Construction spending went up in April. Look past the headline and the picture splits in two.
The Census Bureau put April construction spending at a seasonally adjusted annual rate of $2,172.4 billion, 0.4% above March and 0.9% above a year earlier. Public work carried the month. Private nonresidential spending slipped 0.2%, and spending on nonresidential structures has now contracted for nine straight quarters. The growth is narrow, and it has an address: the data center.
Data centers are propping up the nonresidential number
Spending on data centers, which Census files under the office category, rose another 1.9% in April to a $50.7 billion annual rate. That’s up 28.1% over the past year. Strip that single line out and nonresidential building looks soft across offices, retail and warehouses. The AI buildout isn’t just a tech story. It’s holding up a chunk of the national construction spending figure, which is why the strain between that pipeline and the grid keeps surfacing as a power-supply problem more than a construction one.

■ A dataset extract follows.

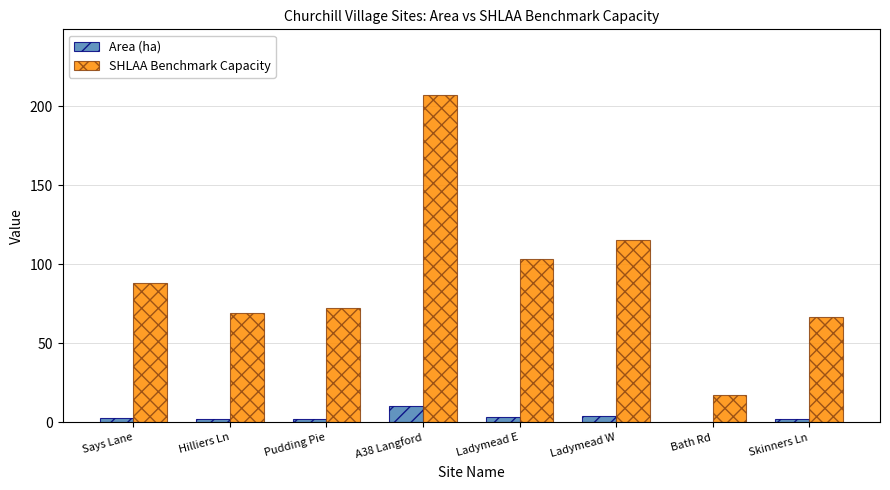

What is the highest value of the SHLAA Benchmark Capacity series?

207.2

Public dollars do the rest of the work
Public nonresidential spending rose 0.4% on the month, the kind of steadying hand that infrastructure-bill money was supposed to provide. Highways, water and public buildings keep contractors busy even as private owners hesitate on offices and stores. Residential was a mixed bag, with high financing costs still weighing on homebuilders.
None of this is a surprise to anyone watching the forward indicators. Planning momentum has been choppy all year, and the Dodge Momentum Index, which leads spending by a year or more, has leaned on institutional and data center work to stay positive. April’s spending report is that forecast arriving on schedule.
What to watch next
The question for the back half of 2026 is whether anything besides data centers and public budgets can pull nonresidential out of its slump. Material costs are still elevated, financing is still tight, and owner confidence hasn’t recovered. Until private offices and retail find a floor, one category and one funding source are keeping the topline green. That’s a thin base for a $2.17 trillion industry.